Is it possible to create a truely weak-keyed dictionary in C#?
Asked Answered
G

1

27

I'm trying to nut out the details for a true WeakKeyedDictionary<,> for C#... but I'm running into difficulties.

I realise this is a non-trivial task, but the seeming inability to declare a WeakKeyedKeyValuePair<,> (where the GC only follows the value reference if the key is reachable) makes it seemingly impossible.

There are two main problems I see:

  1. Every implementation I've so far seen does not trim values after keys have been collected. Think about that - one of the main reasons for using such a Dictionary is to prevent those values being kept around (not just the keys!) as they're unreachable, but here they are left pointed to by strong references.

    Yes, add/remove from the Dictionary enough and they'll eventually be replaced, but what if you don't?
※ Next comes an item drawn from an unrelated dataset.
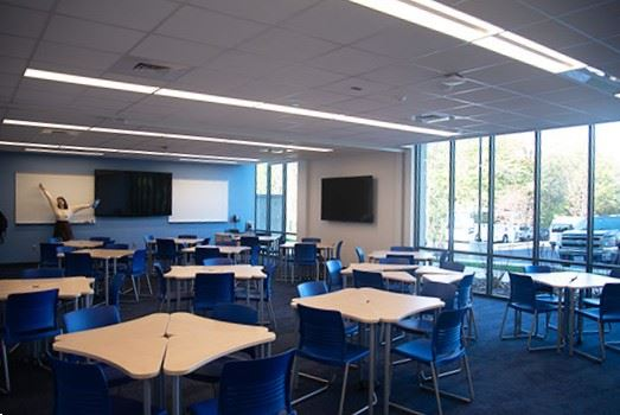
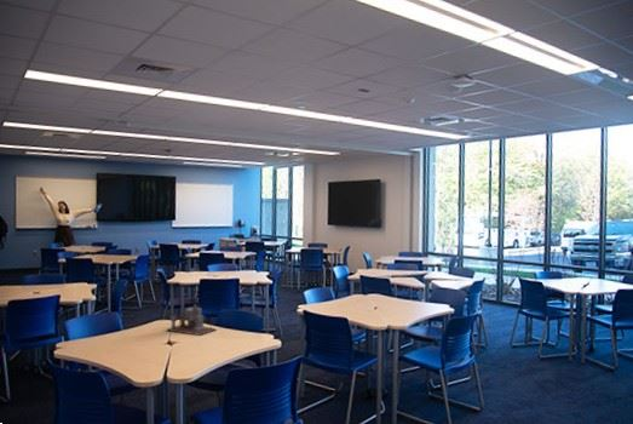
+ desk organizer [166,303,218,337]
  2. Without a hypothetical WeakKeyedKeyValuePair<,> (or another means of telling the GC to only mark the value if the key is reachable) any value that refers to it's key would never be collected. This is a problem when storing arbitrary values.

Problem 1 could be tackled in a fairly non-ideal/hackish way : use GC Notifications to wait for a full GC to complete, and then go along and prune the dictionary in another thread. This one I'm semi-ok with.

But problem 2 has me stumped. I realise this is easily countered by a "so don't do that", but it has me wondering - is this problem even possible to solve?

Gesualdo answered 9/12, 2011 at 4:26 Comment(0)
A
33

Have a look at the ConditionalWeakTable<TKey, TValue> Class.

Enables compilers to dynamically attach object fields to managed objects.

It's essentially a dictionary where both the key and the value are a WeakReference, and the value is kept alive as long as the key is alive.

Note! This class does not use GetHashCode and Equals to do equality comparisons, it uses ReferenceEquals.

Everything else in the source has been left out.